Photodynamic therapy (PDT) is a treatment modality that involves three components: combination of a photosensitizer, light and molecular oxygen that leads to localized formation of reactive oxygen species (ROS). The ROS generated from this promising therapeutic modality can be lethal to the cell and leads to consequential destruction of tumor cells. However, sometimes the ROS trigger a stress response survival mechanism that helps the cells to cope with PDT-induced damage, resulting in resistance to the treatment. One preferred mechanism of cell death induced by PDT is apoptosis, and B-cell lymphoma 2 (Bcl-2) family proteins have been described as a major determinant of life or death decision of the death pathways. Apoptosis is a cellular self-destruction mechanism to remove old cells through the biological event of tissue homeostasis. The Bcl-2 family proteins act as a critical mediator of a life-death decision of cells in maintaining tissue homeostasis. There are several reports that show cancer cells developing resistance due to the increased interaction of the pro-survival Bcl-2 family proteins. However, the key mechanisms leading to apoptosis evasion and drug resistance have not been adequately understood. Therefore, it is critical to understand the mechanisms of PDT resistance, as well as the Bcl-2 family proteins, to give more insight into the treatment outcomes. In this review, we describe the role of Bcl-2 gene family proteins' interaction in response to disease progression and PDT-induced resistance mechanisms.

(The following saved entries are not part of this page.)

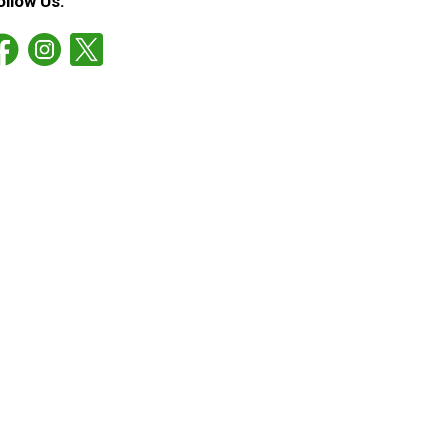
ollow Us: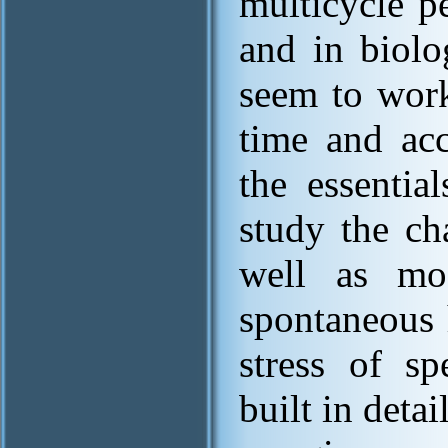
multicycle p
and in biolo
seem to work
time and acc
the essentia
study the ch
well as mod
spontaneous 
stress of s
built in deta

Keywords: Bcl-2 family; anti-apoptotic; cancer; cell survival; photodynamic therapy; pro-apoptotic.

Figure 1

The homology of Bcl-2 family proteins. There are three subfamilies of Bcl-2 proteins related by structure and function, with four different sequence homology regions, designated as BH1, BH2, BH3 and BH4. The BH3 region is common in all the subfamilies and participates in both anti- and pro-apoptotic activities. Non-Bcl-2 family proteins like Bag-1, Raf-1 and calcineurin also bind to the BH4 domain region.

Figure 2

Mechanism of photodynamic therapy (PDT). The toxic effect of reactive oxygen species molecules (hydroxyl radicals (OH⁻)), peroxides (H₂O₂) and superoxides (O₂⁻) produced via type I and type II (excited-state singlet oxygen (¹O₂)) photochemical processes that lead to phototoxicity and subsequent cell death via apoptosis, necrosis or autophagy.

Figure 3

The mitochondrial apoptotic pathway. The pathway is initiated through cellular stress or damaged signals that unleash the BH3-only activators through either bound to pro-survival or pro-apoptotic Bax/Bak proteins. The latter causes the mitochondrial membrane pore opening and leads to the mitochondrial outer membrane permeabilization (MOMP), resulting in the release of apoptogenic molecules and subsequent activation of caspases to initiate the cell death.